TASK PROMPT — Reproduce every line of the records below word for word, omitting the pictures.

PROVIDED DATA —

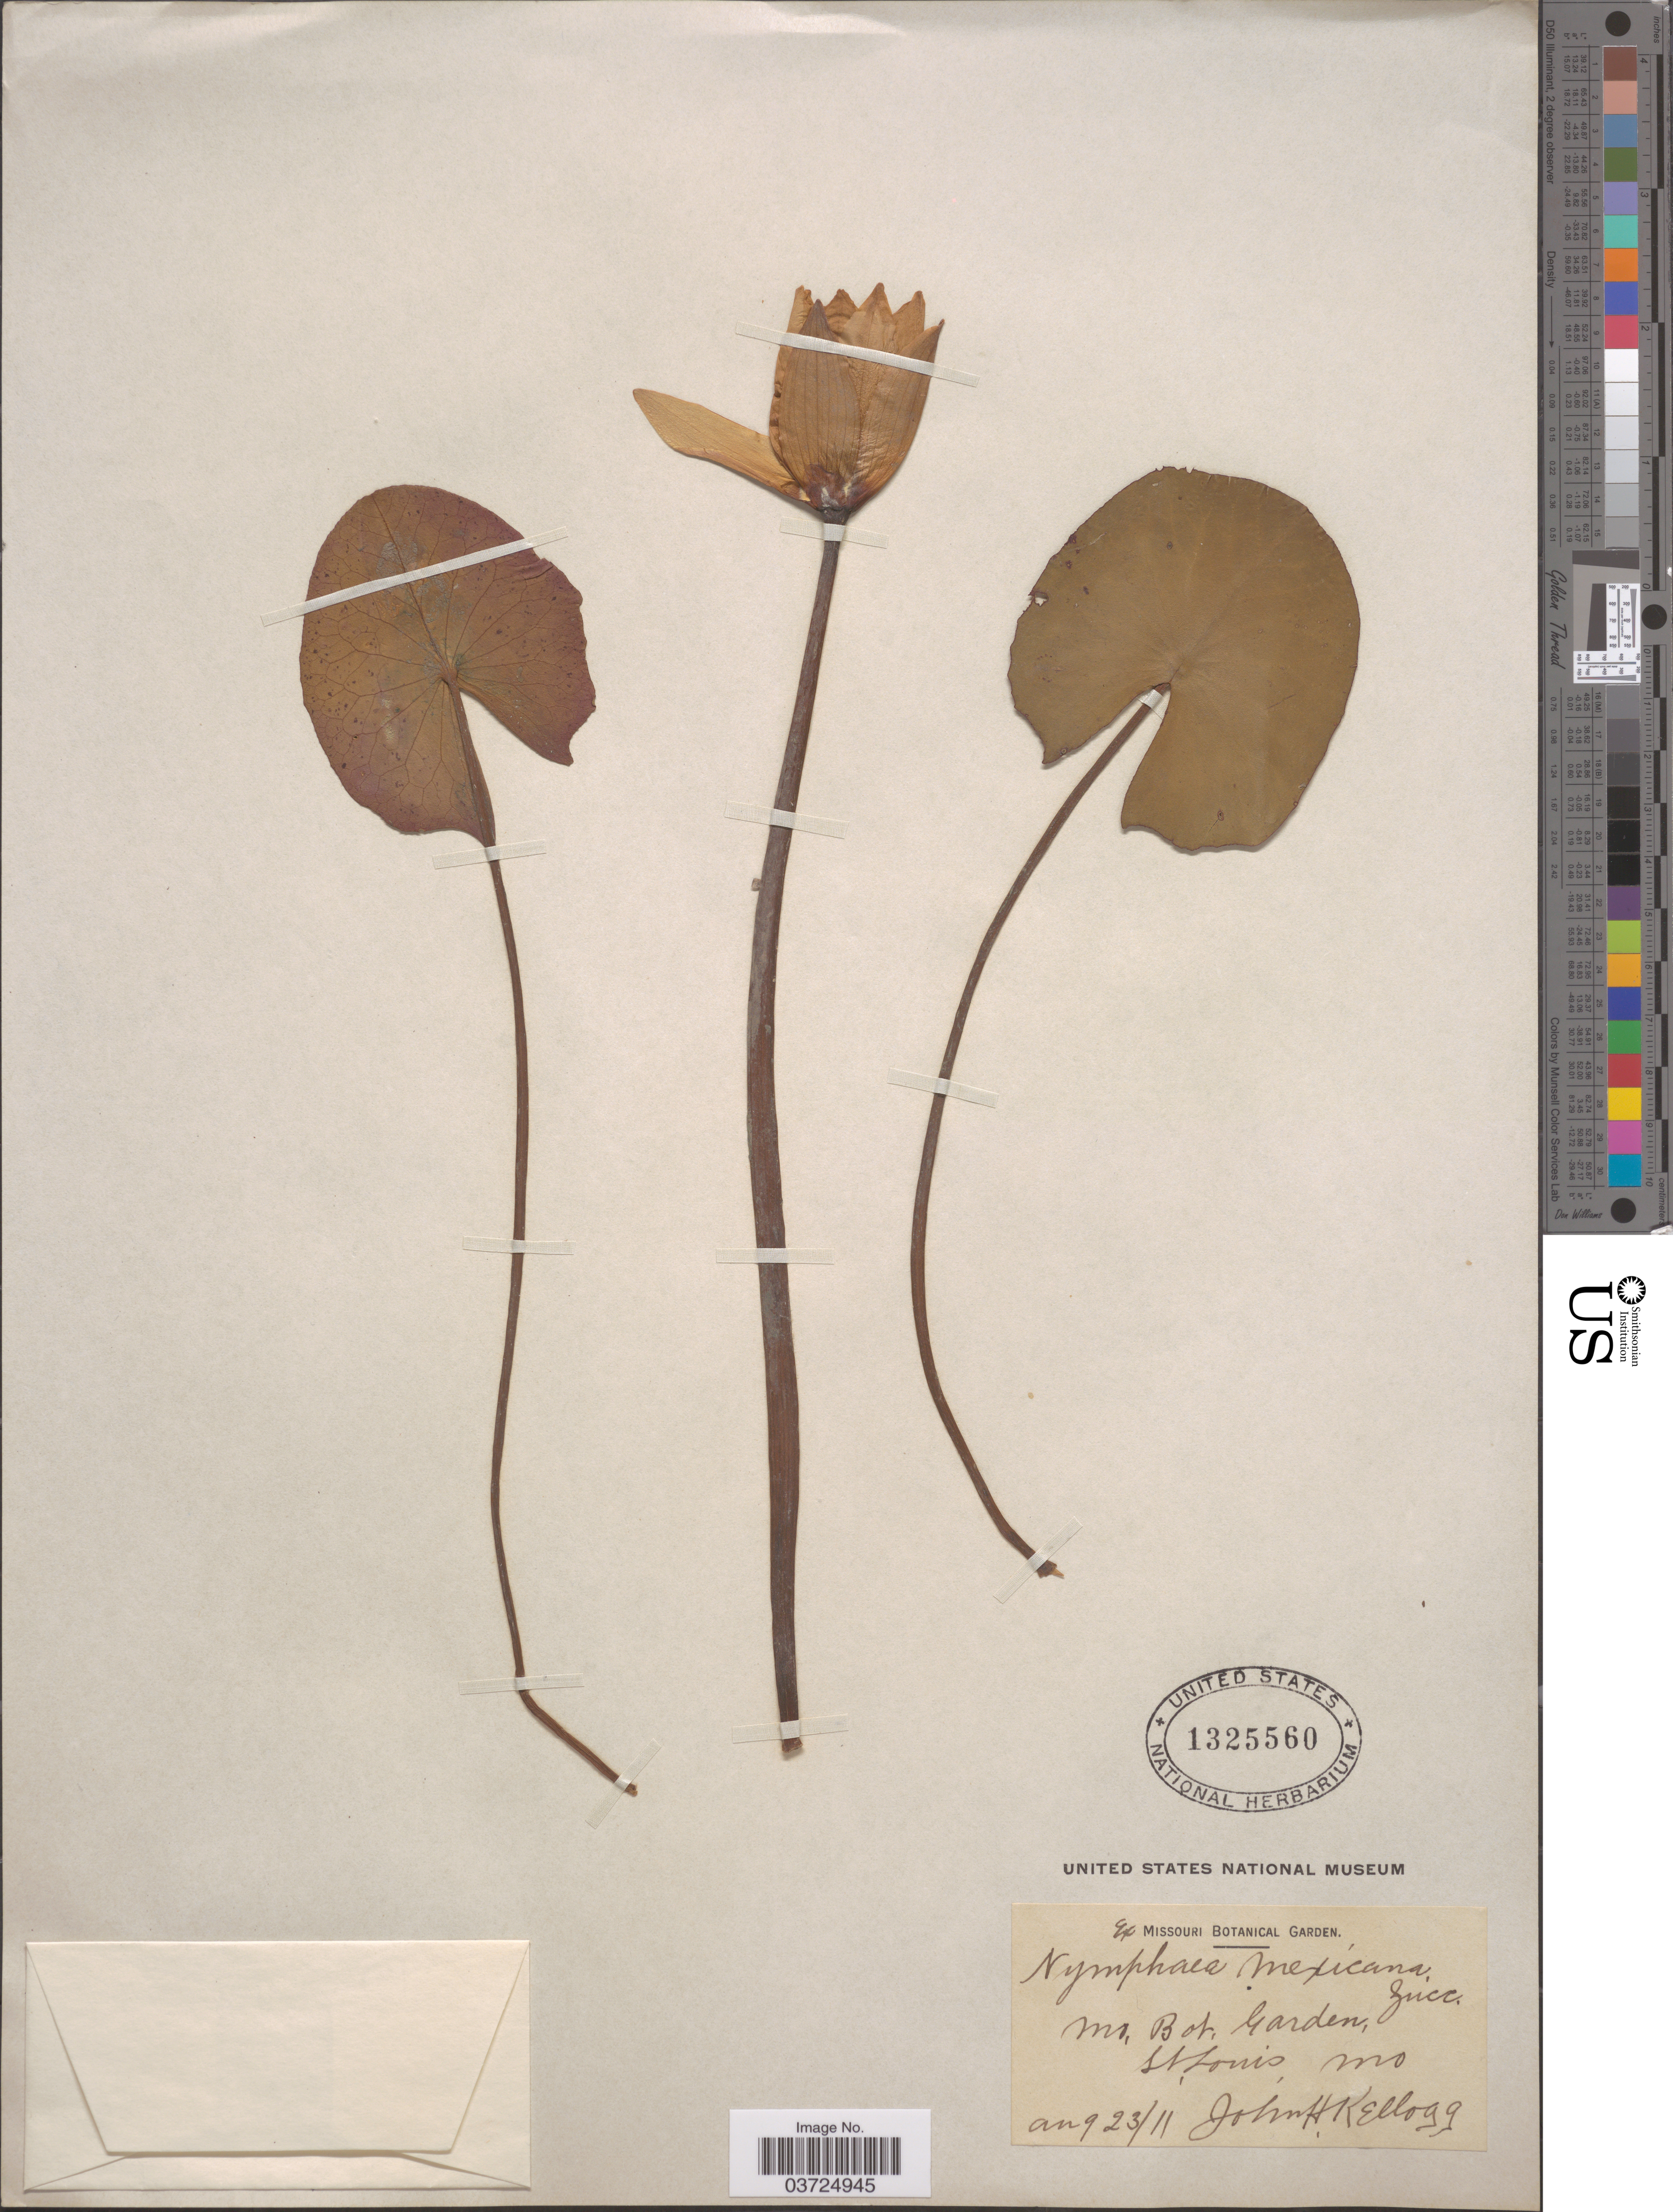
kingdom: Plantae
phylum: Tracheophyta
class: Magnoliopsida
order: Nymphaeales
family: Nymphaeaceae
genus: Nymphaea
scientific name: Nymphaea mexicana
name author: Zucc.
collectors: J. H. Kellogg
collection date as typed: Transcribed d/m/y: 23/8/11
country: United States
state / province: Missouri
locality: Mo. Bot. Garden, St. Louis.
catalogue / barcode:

ANSWER FOR THIS EXERCISE —
kingdom: Plantae
phylum: Tracheophyta
class: Magnoliopsida
order: Nymphaeales
family: Nymphaeaceae
genus: Nymphaea
scientific name: Nymphaea mexicana
name author: Zucc.
collectors: J. H. Kellogg
collection date as typed: Transcribed d/m/y: 23/8/11
country: United States
state / province: Missouri
locality: Mo. Bot. Garden, St. Louis.
catalogue / barcode:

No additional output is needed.